While short end bond yields are likely to come under more upward pressure with central banks now clearly in play, long end yields are still relatively low. Markets are pricing much lower terminal official rates in this cycle with the view that central banks will not be able to lift interest rates too high without slowing growth or derailing risky assets. Other arguments against a higher terminal rate takes us back to 2018 where the US Fed increased rates too much (up to 2.50%), then realised its policy mistake and lowered the cash rate to 1.50% in 2019. Another argument against higher terminal rates is that the economy cannot handle higher rates, given the high level of debt. We think the topic of higher terminal official yields is likely to gain importance in 2022, as the focus shifts more squarely to the rate hike cycle. The market’s conclusions about the terminal rate will be important to decide the direction and level of yields in 2022.
Credit still vulnerable
With faster policy tightening a key risk for 2022 alongside the withdrawal of liquidity by central banks, credit remains vulnerable to further weakness. Reduction of central bank balance sheets has now started and historically, credit spreads start to widen 6-12 months from when tapering begins, with spreads peaking at 11-16 months. The extent of credit widening will depend on whether we pivot towards higher inflation and interest rates or we return to the ‘new normal’. Credit spreads in general, are expensive to extremely expensive for high yield markets but investment grade markets have moved to more neutral levels.
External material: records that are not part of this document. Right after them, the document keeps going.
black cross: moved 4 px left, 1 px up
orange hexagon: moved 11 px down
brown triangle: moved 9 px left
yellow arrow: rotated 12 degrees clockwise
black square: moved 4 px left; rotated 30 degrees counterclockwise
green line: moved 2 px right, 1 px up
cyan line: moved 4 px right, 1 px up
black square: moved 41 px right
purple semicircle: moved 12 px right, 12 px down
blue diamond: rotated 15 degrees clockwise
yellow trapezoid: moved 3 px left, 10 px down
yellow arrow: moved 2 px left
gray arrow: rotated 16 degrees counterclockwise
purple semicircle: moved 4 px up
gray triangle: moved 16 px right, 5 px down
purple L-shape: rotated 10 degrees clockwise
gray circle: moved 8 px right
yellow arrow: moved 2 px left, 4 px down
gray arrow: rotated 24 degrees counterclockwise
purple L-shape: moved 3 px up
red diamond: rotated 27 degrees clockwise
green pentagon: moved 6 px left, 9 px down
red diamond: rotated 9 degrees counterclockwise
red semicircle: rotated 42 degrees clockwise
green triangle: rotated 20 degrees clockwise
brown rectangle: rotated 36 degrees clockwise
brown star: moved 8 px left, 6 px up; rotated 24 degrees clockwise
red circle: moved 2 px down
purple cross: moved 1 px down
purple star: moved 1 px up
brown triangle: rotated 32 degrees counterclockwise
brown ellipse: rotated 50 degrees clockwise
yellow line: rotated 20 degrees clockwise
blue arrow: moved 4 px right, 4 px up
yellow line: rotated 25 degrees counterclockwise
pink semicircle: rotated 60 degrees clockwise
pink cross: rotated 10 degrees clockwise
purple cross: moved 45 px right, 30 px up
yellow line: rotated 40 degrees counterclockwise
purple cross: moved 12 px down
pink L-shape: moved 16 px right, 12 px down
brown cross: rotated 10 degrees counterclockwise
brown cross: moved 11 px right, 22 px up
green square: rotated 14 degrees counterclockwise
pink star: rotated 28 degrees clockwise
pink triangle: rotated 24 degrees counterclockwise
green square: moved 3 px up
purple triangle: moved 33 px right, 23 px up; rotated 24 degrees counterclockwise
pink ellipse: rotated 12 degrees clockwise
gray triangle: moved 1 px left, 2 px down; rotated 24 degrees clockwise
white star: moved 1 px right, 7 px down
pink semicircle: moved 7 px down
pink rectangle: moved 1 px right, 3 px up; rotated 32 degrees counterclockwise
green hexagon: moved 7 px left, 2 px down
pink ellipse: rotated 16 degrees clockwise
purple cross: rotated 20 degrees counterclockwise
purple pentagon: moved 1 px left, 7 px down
This pricing for perfection indicates risks remain skewed to the downside, particularly for high yield markets. Asian high yield credit markets remain the anomaly with spreads at very attractive valuations. Our expectation is credit spreads are likely to drift wider in the next 6 months as the impact of tapering and balance sheet reduction materialises. After this point, we expect spreads will remain somewhat range bound with a disappointment in corporate earnings being a risk factor.
Overall, we remain constructively positioned across our credit exposure, particularly in Australia where the market is shorter in duration and higher credit quality than global credit markets. However, we have reduced our position by adding some hedges in Australian credit via derivatives and maintain our hedges in US high yield, leaning against stretched valuations and further weakness as we move through this mid-cycle slowdown. Our global exposures include allocations to US securitised assets, Asian corporates and a modest exposure to emerging market sovereign debt.
Expect more volatility in 2022
As we embark on 2022, the outlook for bond markets remains challenged given the uncertainty over the persistence of inflation, the impact on growth and the central bank response. We are expecting more volatility in rates markets where extreme moves do create opportunity. As we work through this next phase of expansion, the interaction between interest rates and riskier assets needs to be monitored carefully. We are more cautious on risky assets given the upcoming stimulus withdrawal. We are actively managing the portfolio to provide diversification and a low-risk source of income to broader portfolios and expect these characteristics to remain even as the environment for fixed income is under pressure.